Wollongong's Duplicate Image Problem: What Happens Next and the Key Decisions Ahead
Councils, developers and community groups across the Illawarra are grappling with how to handle a surge in duplicate and mislabelled visual assets as digital planning systems modernise — and the choices made in the next six months will shape public records for years.
Wollongong City Council's shift toward fully digitised development application records has exposed a persistent and largely unacknowledged problem: thousands of duplicate images sitting inside planning portals, heritage registers and community consultation databases, many of them mislabelled or attached to the wrong sites. The issue isn't cosmetic. Duplicate or replaced imagery in official planning documents can affect heritage assessments, neighbourhood objection processes and the public's ability to scrutinise proposed developments along the Crown Street CBD corridor and at Port Kembla's expanding industrial precincts.
The timing matters because major decisions are converging. BlueScope Steel's green transition program, now accelerating at its Springhill Road facility, is generating a large volume of environmental and site imagery for regulatory lodgement. At the same time, the Illawarra Shoalhaven Joint Organisation is digitising legacy records tied to the Illawarra Shoalhaven Regional Development Fund, a process that began in earnest in the second quarter of 2026. When source images are duplicated or incorrectly replaced in those records, the downstream effect can be a mismatch between what a document says a site looks like and what it actually looks like — a problem auditors, solicitors and objectors have flagged repeatedly in submissions to state planning panels.
Where the Problem Shows Up Locally
Two locations have become focal points for the duplication issue in the Illawarra. The first is the North Wollongong waterfront precinct, where heritage overlay mapping for the former BHP port infrastructure relies on a photographic archive assembled across multiple decades and multiple agencies. Records managers at Wollongong City Council have identified cases where digitisation workflows pulled the same image into different document sets, sometimes replacing a more recent site photograph with an older one — without any version-control flag to alert planners. The second hotspot is the Fairy Meadow village centre, where a 2025 housing density review produced a batch of streetscape images that were uploaded twice into the NSW Planning Portal under different reference numbers, creating conflicting visual evidence in at least three development applications still before the council.
The University of Wollongong's Faculty of Engineering and Information Sciences has been consulted informally on deduplication methodology, given its existing work on geospatial data integrity. No formal contract has been announced, but the university's proximity on Northfields Avenue and its established relationship with regional industry partners make it a logical candidate for any technical remediation work the council ultimately procures.
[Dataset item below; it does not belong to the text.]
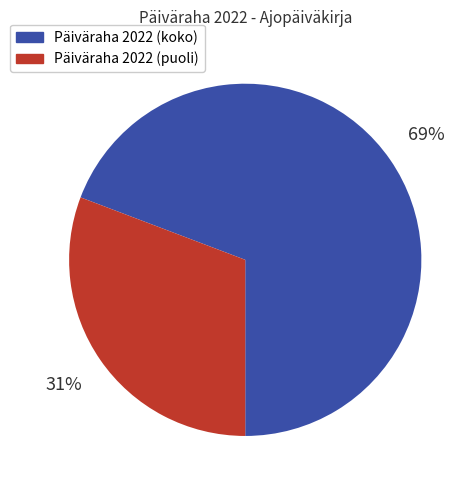

Which category accounts for the majority?

Päiväraha 2022 (koko)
The Decisions That Cannot Wait
Three choices now sit in front of council administrators, state planning officials and the organisations lodging the affected records. First, whether to implement a mandatory hash-verification step — a standard digital fingerprinting check — before any image is accepted into a live planning dossier. The NSW Department of Planning has flagged hash verification in its Digital Transformation Roadmap published in late 2025, but uptake by local councils has been uneven, and Wollongong has not yet confirmed adoption. Second, whether affected development applications should be paused while image libraries are audited, or whether a disclosure notice attached to the relevant DA is sufficient. Legal practitioners familiar with the Land and Environment Court have noted, without being specific about pending cases, that undisclosed image substitution has previously been cited in successful objection proceedings. Third, who bears the cost. Remediation of a mid-sized council's planning image archive can run to several hundred thousand dollars when specialist data services are involved — a figure that matters in a budget environment where Wollongong City Council is already managing infrastructure spending across the Mount Kembla to Shellharbour corridor.
The most immediate deadline is August 2026, when the state government's updated Illawarra Regional Plan is scheduled to receive its first batch of council-submitted visual evidence packages. If Wollongong's image deduplication process isn't resolved before that submission window closes, the duplicated records risk being embedded into state-level planning documents that will govern land-use decisions for the next decade. Community groups active around the Flagstaff Hill and Figtree corridors have already raised concerns through formal consultation channels about the reliability of site photography attached to several pending medium-density proposals. The council has until the end of July to respond to those concerns in writing. What it says — and what it commits to fixing — will set the terms for every planning dispute that follows.